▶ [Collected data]
[Start of section]
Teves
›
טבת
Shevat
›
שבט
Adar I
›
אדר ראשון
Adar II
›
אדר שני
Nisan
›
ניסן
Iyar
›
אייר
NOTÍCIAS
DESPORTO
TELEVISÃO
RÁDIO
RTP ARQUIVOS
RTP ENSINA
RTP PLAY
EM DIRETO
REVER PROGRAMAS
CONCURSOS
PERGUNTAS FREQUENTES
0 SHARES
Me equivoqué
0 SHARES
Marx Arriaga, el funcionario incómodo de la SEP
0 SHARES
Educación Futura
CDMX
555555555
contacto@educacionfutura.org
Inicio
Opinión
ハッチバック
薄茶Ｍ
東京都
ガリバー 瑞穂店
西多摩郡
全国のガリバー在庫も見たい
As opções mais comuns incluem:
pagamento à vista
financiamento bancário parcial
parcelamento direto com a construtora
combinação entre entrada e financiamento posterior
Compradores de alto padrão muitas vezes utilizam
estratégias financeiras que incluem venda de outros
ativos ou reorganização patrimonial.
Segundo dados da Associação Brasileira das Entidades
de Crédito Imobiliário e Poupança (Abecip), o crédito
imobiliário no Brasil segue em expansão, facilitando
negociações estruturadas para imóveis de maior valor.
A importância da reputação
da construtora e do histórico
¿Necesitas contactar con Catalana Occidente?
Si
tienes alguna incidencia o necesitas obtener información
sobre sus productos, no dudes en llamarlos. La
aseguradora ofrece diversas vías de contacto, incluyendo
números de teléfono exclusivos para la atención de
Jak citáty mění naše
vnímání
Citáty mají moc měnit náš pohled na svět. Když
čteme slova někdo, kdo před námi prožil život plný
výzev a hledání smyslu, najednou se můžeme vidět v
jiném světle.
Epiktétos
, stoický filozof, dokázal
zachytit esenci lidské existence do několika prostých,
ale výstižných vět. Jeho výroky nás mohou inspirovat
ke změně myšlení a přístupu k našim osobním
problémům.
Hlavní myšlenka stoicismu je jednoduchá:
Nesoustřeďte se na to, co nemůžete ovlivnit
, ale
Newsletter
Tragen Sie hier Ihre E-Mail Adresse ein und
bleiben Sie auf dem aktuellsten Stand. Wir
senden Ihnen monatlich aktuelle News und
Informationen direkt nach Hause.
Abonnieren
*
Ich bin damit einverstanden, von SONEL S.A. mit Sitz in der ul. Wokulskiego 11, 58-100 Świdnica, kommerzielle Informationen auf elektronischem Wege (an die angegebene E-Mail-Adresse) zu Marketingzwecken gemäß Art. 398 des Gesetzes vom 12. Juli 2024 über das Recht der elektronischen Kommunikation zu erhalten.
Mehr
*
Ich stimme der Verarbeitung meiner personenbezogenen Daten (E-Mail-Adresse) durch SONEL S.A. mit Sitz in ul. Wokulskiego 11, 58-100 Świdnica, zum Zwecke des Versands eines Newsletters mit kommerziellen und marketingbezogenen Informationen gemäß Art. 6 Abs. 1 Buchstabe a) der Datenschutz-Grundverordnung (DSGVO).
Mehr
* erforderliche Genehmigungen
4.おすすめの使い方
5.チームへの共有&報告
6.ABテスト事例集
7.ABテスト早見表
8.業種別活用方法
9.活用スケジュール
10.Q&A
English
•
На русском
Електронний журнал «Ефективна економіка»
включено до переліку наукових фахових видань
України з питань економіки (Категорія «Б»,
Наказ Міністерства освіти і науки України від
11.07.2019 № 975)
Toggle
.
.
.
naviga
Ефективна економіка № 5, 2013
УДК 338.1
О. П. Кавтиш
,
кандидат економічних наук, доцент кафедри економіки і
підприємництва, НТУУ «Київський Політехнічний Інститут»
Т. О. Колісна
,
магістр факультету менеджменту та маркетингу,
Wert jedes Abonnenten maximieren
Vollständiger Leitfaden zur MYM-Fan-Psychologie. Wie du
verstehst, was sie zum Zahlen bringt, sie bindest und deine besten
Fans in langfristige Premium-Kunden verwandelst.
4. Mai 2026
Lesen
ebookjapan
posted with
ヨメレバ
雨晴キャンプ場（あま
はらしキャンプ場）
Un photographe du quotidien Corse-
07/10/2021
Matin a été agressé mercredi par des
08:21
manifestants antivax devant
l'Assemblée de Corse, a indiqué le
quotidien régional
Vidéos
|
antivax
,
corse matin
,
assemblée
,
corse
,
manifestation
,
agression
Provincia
[End of section]
▶ [Exercise goal]
Answer with the exact lines running from the one that contains "5.チームへの共有&報告" through the last line of the data. Include no other line.

▶ [Answer to the exercise]
5.チームへの共有&報告
6.ABテスト事例集
7.ABテスト早見表
8.業種別活用方法
9.活用スケジュール
10.Q&A
English
•
На русском
Електронний журнал «Ефективна економіка»
включено до переліку наукових фахових видань
України з питань економіки (Категорія «Б»,
Наказ Міністерства освіти і науки України від
11.07.2019 № 975)
Toggle
.
.
.
naviga
Ефективна економіка № 5, 2013
УДК 338.1
О. П. Кавтиш
,
кандидат економічних наук, доцент кафедри економіки і
підприємництва, НТУУ «Київський Політехнічний Інститут»
Т. О. Колісна
,
магістр факультету менеджменту та маркетингу,
Wert jedes Abonnenten maximieren
Vollständiger Leitfaden zur MYM-Fan-Psychologie. Wie du
verstehst, was sie zum Zahlen bringt, sie bindest und deine besten
Fans in langfristige Premium-Kunden verwandelst.
4. Mai 2026
Lesen
ebookjapan
posted with
ヨメレバ
雨晴キャンプ場（あま
はらしキャンプ場）
Un photographe du quotidien Corse-
07/10/2021
Matin a été agressé mercredi par des
08:21
manifestants antivax devant
l'Assemblée de Corse, a indiqué le
quotidien régional
Vidéos
|
antivax
,
corse matin
,
assemblée
,
corse
,
manifestation
,
agression
Provincia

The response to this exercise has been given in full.